» Instruções da tarefa: Prossiga a entrevista sobre a situação na Guiné-Bissau a partir do ponto em que o trecho termina.

» Trecho:
Rádio
ONU: Qual é a sua mensagem ao Conselho de Segurança sobre a situação em
Guiné-Bissau?
Ramos Horta: A minha mensagem é que há
esperança. Houve alguns passos pequenos, as coisas estão voltando ao lugar
desde a minha chegada. Estou trabalhando bem de perto com organizações
regionais como a Cedeao, a União Africana, a CPLP, a União Europeia e os
parceiros da ONU. Estamos desenhando uma visão e estratégia conjuntas sobre
como assistir a Guiné-Bissau neste rápido processo de transição para eleições,
que esperemos, ocorra em novembro. Tem que haver um governo mais inclusivo.
Isso pode ocorrer nos próximos dias, uma semana ou duas. Isso ajudaria a
estabelecer as bases para que a União Africana levantasse a suspensão da
Guiné-Bissau como membro do bloco. Na verdade, a União Africana fez a coisa
certa, assim como também foi o caso da União Europeia e da CPLP. Hoje, no
século 21, não se pode dar um golpe de Estado e esperar que o resto do mundo
não note, e que tudo continue do mesmo jeito. Não. Houve uma reação forte, e
previsível, da União Africana. E isso deve ser louvável. Isso seria impensável
30 anos atrás. Havia tantos golpes de Estado na África. Mas hoje, há menos
porque os africanos estão impondo padrões. Foi totalmente correto. Isso
encorajou os líderes políticos na Guiné-Bissau, que não se envolveram no golpe
militar; mas isso está levando a acelerar, a intensificar os esforços para o
diálogo e promover discussões em todos os níveis para uma visão comum. Então,
esperamos que haja um governo inclusivo, muito em breve, as eleições em
novembro. Nem tudo é negativo ou crime organizado na Guiné-Bissau. Fora disso,
existem as pessoas da Guiné-Bissau. É um país muito multiétnico, multirreligioso
e multicultural. Nunca houve violência étnica na Guiné-Bissau, você nunca viu
comunidades se matando, jovens saqueando prédios públicos e lojas,
assassinatos, roubos. Os guineenses são pessoas fabulosas. E isso sempre me
deixou maravilhado. Então, eu tenho esperança de que teremos uma Guiné-Bissau
diferente no próximo ano.
RO: Não
existem muitas situações políticas como essa, onde um Prêmio Nobel da Paz
dirige negociações para o fim do impasse político. Como é o que o Sr. imagina
esta solução, uma vez que estas negociações não são fáceis.
RH: Não. Definitivamente. Realmente não o
são. Os políticos da Guiné-Bissau, como em qualquer parte do mundo, gostam de
poder, de privilégios e uma vez que você tem o poder político, você acha
difícil ter que compartilhá-lo. As pessoas dizem uma coisa de manhã, outra à
tarde e outra à noite. É difícil. Você tem que ser muito paciente e saber ouvir
e não esperar nada garantido. Mas como o representante do Secretário-Geral, eu
jamais trabalho sozinho. Meu parceiro número 1, e que tem a liderança no
processo é a Cedeao. Os países da África Ocidental: Senegal, Cabo Verde,
Gâmbia, Guiné-Conacri, Gana, Nigéria… e o presidente da Cedeao são os líderes
legítimos da região. Eu trabalho com eles, e procuro a liderança deles. Mas
também existe a União Africana, a organização-mãe. Eu trabalho com eles também.

» Linhas extraídas:
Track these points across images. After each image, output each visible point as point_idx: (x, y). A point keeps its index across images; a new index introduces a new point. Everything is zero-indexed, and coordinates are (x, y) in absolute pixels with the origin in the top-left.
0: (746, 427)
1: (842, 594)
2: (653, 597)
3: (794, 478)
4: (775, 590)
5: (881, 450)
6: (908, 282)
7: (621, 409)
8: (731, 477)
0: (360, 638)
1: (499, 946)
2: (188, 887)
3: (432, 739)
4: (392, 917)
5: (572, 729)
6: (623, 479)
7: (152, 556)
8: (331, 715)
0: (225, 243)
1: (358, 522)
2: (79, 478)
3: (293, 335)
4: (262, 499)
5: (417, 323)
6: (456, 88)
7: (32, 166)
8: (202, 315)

» Espaço para resposta:
E aí vem a CPLP, que tem cinco países africanos. E tem a União Europeia que tem uma relação
única com a Guiné-Bissau e temos feito tudo para preservar esta relação. Eu
estou impressionado e até emocionado como os europeus querem ficar ao lado da
Guiné porque eles foram tão decepcionados, tantas vezes, nos últimos anos, que
teriam motivo suficiente para bater a porta, e dizer que não querem saber mais
da Guiné-Bissau. Mas os europeus têm sido bastante generosos e pacientes. Eu
sempre sou bem recebido quando vou a Bruxelas, e aqui em Nova York. Eu já me
reuni com todos os 27 embaixadores, com o comissário Durão Barroso, e fiquei
muito impressionado. Apesar dos problemas que a Europa está atravessando, eles
ainda têm tempo, interesse e recursos para a Guiné-Bissau.
RO:
Como está sendo tratado o problema do tráfico de drogas na Guiné-Bissau, uma
vez que este é uma parte muito importante com relação à situação da Guiné.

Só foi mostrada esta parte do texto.